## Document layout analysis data
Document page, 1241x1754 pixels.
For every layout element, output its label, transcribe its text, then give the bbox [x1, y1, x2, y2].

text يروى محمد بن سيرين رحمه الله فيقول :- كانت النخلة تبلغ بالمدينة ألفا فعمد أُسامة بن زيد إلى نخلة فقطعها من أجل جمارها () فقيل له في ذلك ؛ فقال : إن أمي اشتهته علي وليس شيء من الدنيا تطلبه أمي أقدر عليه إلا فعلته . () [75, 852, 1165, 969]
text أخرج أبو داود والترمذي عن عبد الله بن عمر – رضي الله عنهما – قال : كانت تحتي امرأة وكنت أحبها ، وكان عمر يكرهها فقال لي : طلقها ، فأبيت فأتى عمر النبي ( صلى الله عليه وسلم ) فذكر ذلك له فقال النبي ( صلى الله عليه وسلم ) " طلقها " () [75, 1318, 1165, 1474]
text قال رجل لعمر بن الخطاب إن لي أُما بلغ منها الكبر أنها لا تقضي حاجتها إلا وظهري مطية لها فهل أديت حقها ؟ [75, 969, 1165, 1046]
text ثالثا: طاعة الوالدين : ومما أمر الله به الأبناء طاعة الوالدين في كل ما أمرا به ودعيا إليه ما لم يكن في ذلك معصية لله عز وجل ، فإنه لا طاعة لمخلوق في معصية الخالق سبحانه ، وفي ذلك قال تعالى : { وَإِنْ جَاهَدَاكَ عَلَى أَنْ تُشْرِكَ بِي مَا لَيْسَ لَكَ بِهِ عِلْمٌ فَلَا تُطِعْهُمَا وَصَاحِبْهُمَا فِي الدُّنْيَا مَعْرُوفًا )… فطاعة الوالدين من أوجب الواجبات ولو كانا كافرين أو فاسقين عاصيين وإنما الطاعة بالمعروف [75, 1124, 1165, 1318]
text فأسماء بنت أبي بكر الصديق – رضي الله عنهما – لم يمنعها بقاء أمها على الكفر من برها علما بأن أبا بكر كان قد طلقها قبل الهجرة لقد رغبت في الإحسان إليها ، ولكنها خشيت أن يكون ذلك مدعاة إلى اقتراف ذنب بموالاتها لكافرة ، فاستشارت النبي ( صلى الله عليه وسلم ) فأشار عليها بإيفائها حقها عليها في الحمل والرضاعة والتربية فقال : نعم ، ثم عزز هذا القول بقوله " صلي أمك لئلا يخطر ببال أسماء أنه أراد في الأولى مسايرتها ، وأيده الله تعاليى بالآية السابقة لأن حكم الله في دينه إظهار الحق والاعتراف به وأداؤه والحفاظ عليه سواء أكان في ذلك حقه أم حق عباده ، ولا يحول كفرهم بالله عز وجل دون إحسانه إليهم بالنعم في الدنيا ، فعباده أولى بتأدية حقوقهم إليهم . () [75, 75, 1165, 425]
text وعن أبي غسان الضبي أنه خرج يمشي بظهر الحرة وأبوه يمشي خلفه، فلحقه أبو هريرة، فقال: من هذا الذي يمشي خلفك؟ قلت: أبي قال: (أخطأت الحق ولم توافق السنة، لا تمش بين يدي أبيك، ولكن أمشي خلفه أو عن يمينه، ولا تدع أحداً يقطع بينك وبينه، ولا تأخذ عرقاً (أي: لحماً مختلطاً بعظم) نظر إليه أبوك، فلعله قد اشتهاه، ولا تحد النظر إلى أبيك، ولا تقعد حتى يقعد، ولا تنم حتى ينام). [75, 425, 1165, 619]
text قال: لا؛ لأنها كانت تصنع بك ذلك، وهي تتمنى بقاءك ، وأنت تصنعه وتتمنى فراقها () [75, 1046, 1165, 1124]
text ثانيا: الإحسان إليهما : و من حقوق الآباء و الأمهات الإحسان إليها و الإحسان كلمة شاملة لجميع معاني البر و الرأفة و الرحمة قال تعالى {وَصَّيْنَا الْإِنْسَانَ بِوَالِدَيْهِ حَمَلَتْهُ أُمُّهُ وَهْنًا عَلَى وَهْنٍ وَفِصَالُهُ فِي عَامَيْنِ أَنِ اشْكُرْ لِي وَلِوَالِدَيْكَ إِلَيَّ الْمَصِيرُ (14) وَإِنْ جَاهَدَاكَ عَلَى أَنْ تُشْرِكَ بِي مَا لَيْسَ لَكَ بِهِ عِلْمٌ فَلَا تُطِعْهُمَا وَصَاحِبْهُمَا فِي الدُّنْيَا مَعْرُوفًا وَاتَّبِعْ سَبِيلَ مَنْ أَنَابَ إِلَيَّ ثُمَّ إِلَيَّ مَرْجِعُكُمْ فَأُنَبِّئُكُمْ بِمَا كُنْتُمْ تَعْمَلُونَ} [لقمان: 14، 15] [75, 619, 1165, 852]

## About this task
Copy every record once more, exactly as given.

## Response to this exercise
Document page, 1241x1754 pixels.
For every layout element, output its label, transcribe its text, then give the bbox [x1, y1, x2, y2].

text يروى محمد بن سيرين رحمه الله فيقول :- كانت النخلة تبلغ بالمدينة ألفا فعمد أُسامة بن زيد إلى نخلة فقطعها من أجل جمارها () فقيل له في ذلك ؛ فقال : إن أمي اشتهته علي وليس شيء من الدنيا تطلبه أمي أقدر عليه إلا فعلته . () [75, 852, 1165, 969]
text أخرج أبو داود والترمذي عن عبد الله بن عمر – رضي الله عنهما – قال : كانت تحتي امرأة وكنت أحبها ، وكان عمر يكرهها فقال لي : طلقها ، فأبيت فأتى عمر النبي ( صلى الله عليه وسلم ) فذكر ذلك له فقال النبي ( صلى الله عليه وسلم ) " طلقها " () [75, 1318, 1165, 1474]
text قال رجل لعمر بن الخطاب إن لي أُما بلغ منها الكبر أنها لا تقضي حاجتها إلا وظهري مطية لها فهل أديت حقها ؟ [75, 969, 1165, 1046]
text ثالثا: طاعة الوالدين : ومما أمر الله به الأبناء طاعة الوالدين في كل ما أمرا به ودعيا إليه ما لم يكن في ذلك معصية لله عز وجل ، فإنه لا طاعة لمخلوق في معصية الخالق سبحانه ، وفي ذلك قال تعالى : { وَإِنْ جَاهَدَاكَ عَلَى أَنْ تُشْرِكَ بِي مَا لَيْسَ لَكَ بِهِ عِلْمٌ فَلَا تُطِعْهُمَا وَصَاحِبْهُمَا فِي الدُّنْيَا مَعْرُوفًا )… فطاعة الوالدين من أوجب الواجبات ولو كانا كافرين أو فاسقين عاصيين وإنما الطاعة بالمعروف [75, 1124, 1165, 1318]
text فأسماء بنت أبي بكر الصديق – رضي الله عنهما – لم يمنعها بقاء أمها على الكفر من برها علما بأن أبا بكر كان قد طلقها قبل الهجرة لقد رغبت في الإحسان إليها ، ولكنها خشيت أن يكون ذلك مدعاة إلى اقتراف ذنب بموالاتها لكافرة ، فاستشارت النبي ( صلى الله عليه وسلم ) فأشار عليها بإيفائها حقها عليها في الحمل والرضاعة والتربية فقال : نعم ، ثم عزز هذا القول بقوله " صلي أمك لئلا يخطر ببال أسماء أنه أراد في الأولى مسايرتها ، وأيده الله تعاليى بالآية السابقة لأن حكم الله في دينه إظهار الحق والاعتراف به وأداؤه والحفاظ عليه سواء أكان في ذلك حقه أم حق عباده ، ولا يحول كفرهم بالله عز وجل دون إحسانه إليهم بالنعم في الدنيا ، فعباده أولى بتأدية حقوقهم إليهم . () [75, 75, 1165, 425]
text وعن أبي غسان الضبي أنه خرج يمشي بظهر الحرة وأبوه يمشي خلفه، فلحقه أبو هريرة، فقال: من هذا الذي يمشي خلفك؟ قلت: أبي قال: (أخطأت الحق ولم توافق السنة، لا تمش بين يدي أبيك، ولكن أمشي خلفه أو عن يمينه، ولا تدع أحداً يقطع بينك وبينه، ولا تأخذ عرقاً (أي: لحماً مختلطاً بعظم) نظر إليه أبوك، فلعله قد اشتهاه، ولا تحد النظر إلى أبيك، ولا تقعد حتى يقعد، ولا تنم حتى ينام). [75, 425, 1165, 619]
text قال: لا؛ لأنها كانت تصنع بك ذلك، وهي تتمنى بقاءك ، وأنت تصنعه وتتمنى فراقها () [75, 1046, 1165, 1124]
text ثانيا: الإحسان إليهما : و من حقوق الآباء و الأمهات الإحسان إليها و الإحسان كلمة شاملة لجميع معاني البر و الرأفة و الرحمة قال تعالى {وَصَّيْنَا الْإِنْسَانَ بِوَالِدَيْهِ حَمَلَتْهُ أُمُّهُ وَهْنًا عَلَى وَهْنٍ وَفِصَالُهُ فِي عَامَيْنِ أَنِ اشْكُرْ لِي وَلِوَالِدَيْكَ إِلَيَّ الْمَصِيرُ (14) وَإِنْ جَاهَدَاكَ عَلَى أَنْ تُشْرِكَ بِي مَا لَيْسَ لَكَ بِهِ عِلْمٌ فَلَا تُطِعْهُمَا وَصَاحِبْهُمَا فِي الدُّنْيَا مَعْرُوفًا وَاتَّبِعْ سَبِيلَ مَنْ أَنَابَ إِلَيَّ ثُمَّ إِلَيَّ مَرْجِعُكُمْ فَأُنَبِّئُكُمْ بِمَا كُنْتُمْ تَعْمَلُونَ} [لقمان: 14، 15] [75, 619, 1165, 852]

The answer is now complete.